Outro
dia estava arrumando meus livros e achei “Na sala com Danuza”. Lembrei logo da
polêmica que ela provocou ao escrever uma crônica lamentando a perda do glamour
nas viagens a Paris. Em algum momento, ela perguntava que graça tinha ir a
Paris se agora podia dar de cara com seu porteiro por lá. Está certo, a
tentativa de piada certamente embute preconceito, mas a verdade é que Danuza
pertence a outra era. O mundo do qual ela fala, que criou suas referências e
seu modo de ver as coisas, não existe mais. Lembro do Jorginho Guinle depois
que ficou velho e foi morar num quarto no Copacabana Palace. Ele tirava foto
com turistas. Do antigo Jorginho, o sorriso e a classe, mas seu mundo e sua
fortuna já tinham desaparecido há muito tempo. O mundo de Danuza também
desapareceu, mas ela persistiu e, para seu azar, vivia de escrever sobre ele.
Para mim, tudo que ela escrevia era como um daqueles contos de “Mil e uma
noites”, de tão distante da minha realidade. Por isso eu gostava. Ela escrevia
bem. E era fascinante ver alguém com ideias tão diferentes de mim sobre tudo.
Sempre fui fascinada pela diferença. Mas eis que caíram de pau na Danuza porque
ela pichou os pobres que agora viajavam, depois reclamou da PEC das empregadas.

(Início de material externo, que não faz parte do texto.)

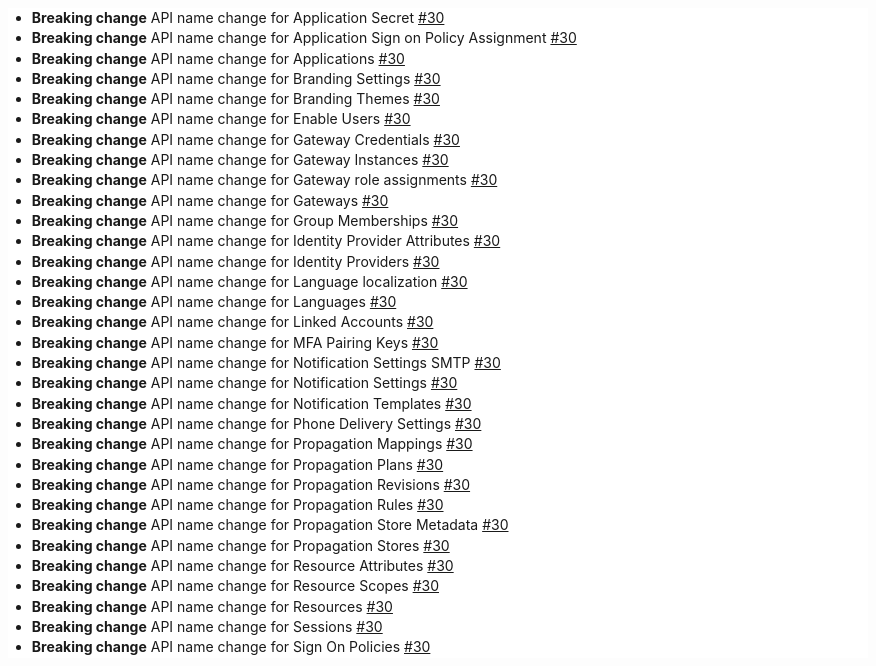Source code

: * **Breaking change** API name change for Application Secret [#30](https://github.com/patrickcping/pingone-go-sdk-v2/pull/30)
* **Breaking change** API name change for Application Sign on Policy Assignment [#30](https://github.com/patrickcping/pingone-go-sdk-v2/pull/30)
* **Breaking change** API name change for Applications [#30](https://github.com/patrickcping/pingone-go-sdk-v2/pull/30)
* **Breaking change** API name change for Branding Settings [#30](https://github.com/patrickcping/pingone-go-sdk-v2/pull/30)
* **Breaking change** API name change for Branding Themes [#30](https://github.com/patrickcping/pingone-go-sdk-v2/pull/30)
* **Breaking change** API name change for Enable Users [#30](https://github.com/patrickcping/pingone-go-sdk-v2/pull/30)
* **Breaking change** API name change for Gateway Credentials [#30](https://github.com/patrickcping/pingone-go-sdk-v2/pull/30)
* **Breaking change** API name change for Gateway Instances [#30](https://github.com/patrickcping/pingone-go-sdk-v2/pull/30)
* **Breaking change** API name change for Gateway role assignments [#30](https://github.com/patrickcping/pingone-go-sdk-v2/pull/30)
* **Breaking change** API name change for Gateways [#30](https://github.com/patrickcping/pingone-go-sdk-v2/pull/30)
* **Breaking change** API name change for Group Memberships [#30](https://github.com/patrickcping/pingone-go-sdk-v2/pull/30)
* **Breaking change** API name change for Identity Provider Attributes [#30](https://github.com/patrickcping/pingone-go-sdk-v2/pull/30)
* **Breaking change** API name change for Identity Providers [#30](https://github.com/patrickcping/pingone-go-sdk-v2/pull/30)
* **Breaking change** API name change for Language localization [#30](https://github.com/patrickcping/pingone-go-sdk-v2/pull/30)
* **Breaking change** API name change for Languages [#30](https://github.com/patrickcping/pingone-go-sdk-v2/pull/30)
* **Breaking change** API name change for Linked Accounts [#30](https://github.com/patrickcping/pingone-go-sdk-v2/pull/30)
* **Breaking change** API name change for MFA Pairing Keys [#30](https://github.com/patrickcping/pingone-go-sdk-v2/pull/30)
* **Breaking change** API name change for Notification Settings SMTP [#30](https://github.com/patrickcping/pingone-go-sdk-v2/pull/30)
* **Breaking change** API name change for Notification Settings [#30](https://github.com/patrickcping/pingone-go-sdk-v2/pull/30)
* **Breaking change** API name change for Notification Templates [#30](https://github.com/patrickcping/pingone-go-sdk-v2/pull/30)
* **Breaking change** API name change for Phone Delivery Settings [#30](https://github.com/patrickcping/pingone-go-sdk-v2/pull/30)
* **Breaking change** API name change for Propagation Mappings [#30](https://github.com/patrickcping/pingone-go-sdk-v2/pull/30)
* **Breaking change** API name change for Propagation Plans [#30](https://github.com/patrickcping/pingone-go-sdk-v2/pull/30)
* **Breaking change** API name change for Propagation Revisions [#30](https://github.com/patrickcping/pingone-go-sdk-v2/pull/30)
* **Breaking change** API name change for Propagation Rules [#30](https://github.com/patrickcping/pingone-go-sdk-v2/pull/30)
* **Breaking change** API name change for Propagation Store Metadata [#30](https://github.com/patrickcping/pingone-go-sdk-v2/pull/30)
* **Breaking change** API name change for Propagation Stores [#30](https://github.com/patrickcping/pingone-go-sdk-v2/pull/30)
* **Breaking change** API name change for Resource Attributes [#30](https://github.com/patrickcping/pingone-go-sdk-v2/pull/30)
* **Breaking change** API name change for Resource Scopes [#30](https://github.com/patrickcping/pingone-go-sdk-v2/pull/30)
* **Breaking change** API name change for Resources [#30](https://github.com/patrickcping/pingone-go-sdk-v2/pull/30)
* **Breaking change** API name change for Sessions [#30](https://github.com/patrickcping/pingone-go-sdk-v2/pull/30)
* **Breaking change** API name change for Sign On Policies [#30](https://github.com/patrickcping/pingone-go-sdk-v2/pull/30)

Não concordo com ela, mas entendo. Imagino como alguém acostumado a viajar com
todo luxo e fausto deve se sentir ao enfrentar as longas filas de embarque e
desembarque de hoje. Sem contar que, antes, eles eram acostumados a se
reconhecer nos lugares, eram uns poucos que frequentavam lugares seletos. Eles
deviam gostar dessa sensação de donos do mundo. Parece que, aliás, é muito
comum no ser humano o gosto por se sentir acima dos outros mortais. Nada mais normal entre as pessoas que
ascendem que a ostentação. Vide os jogadores de futebol. Não basta ser rico,
tem que mostrar que é rico, senão não tem graça.
Mas
voltando à Danuza, penso em como devia mesmo ser delicioso, para os poucos que
podiam, fazer viagens internacionais há 50, 40 anos. Só que o mundo mudou,
cresceu. Se a frequência dos aeroportos se diversificou, a população de Paris
também. Todas as grandes cidades são cada vez mais multiculturais. E as velhas
regras de comportamento (a antiga “etiqueta”) vai se extinguindo. Porque o mundo
anda muito rápido, as pessoas andam, falam e comem rápido. Paris devia ser
mesmo uma delícia naquela época. O Rio de Janeiro de 50, 40 anos atrás também
era. Adoro o presente, mas sempre sorrio quando lembro da mítica Tijuca da
minha infância, que eu singrava com minha bicicleta Caloi. E às vezes acho que,
enfim, o que a Danuza lamentou na sua crônica não foi a ascensão social dos
pobres, mas a decadência dos ricos.
Quando
penso nisso, tenho a sensação de que o mundo não apenas vem perdendo a
delicadeza (e acho que é disso, também, que a Danuza se ressente), mas também a
capacidade de tolerar quem pensa diferente. Bom, na verdade não há oposição aí.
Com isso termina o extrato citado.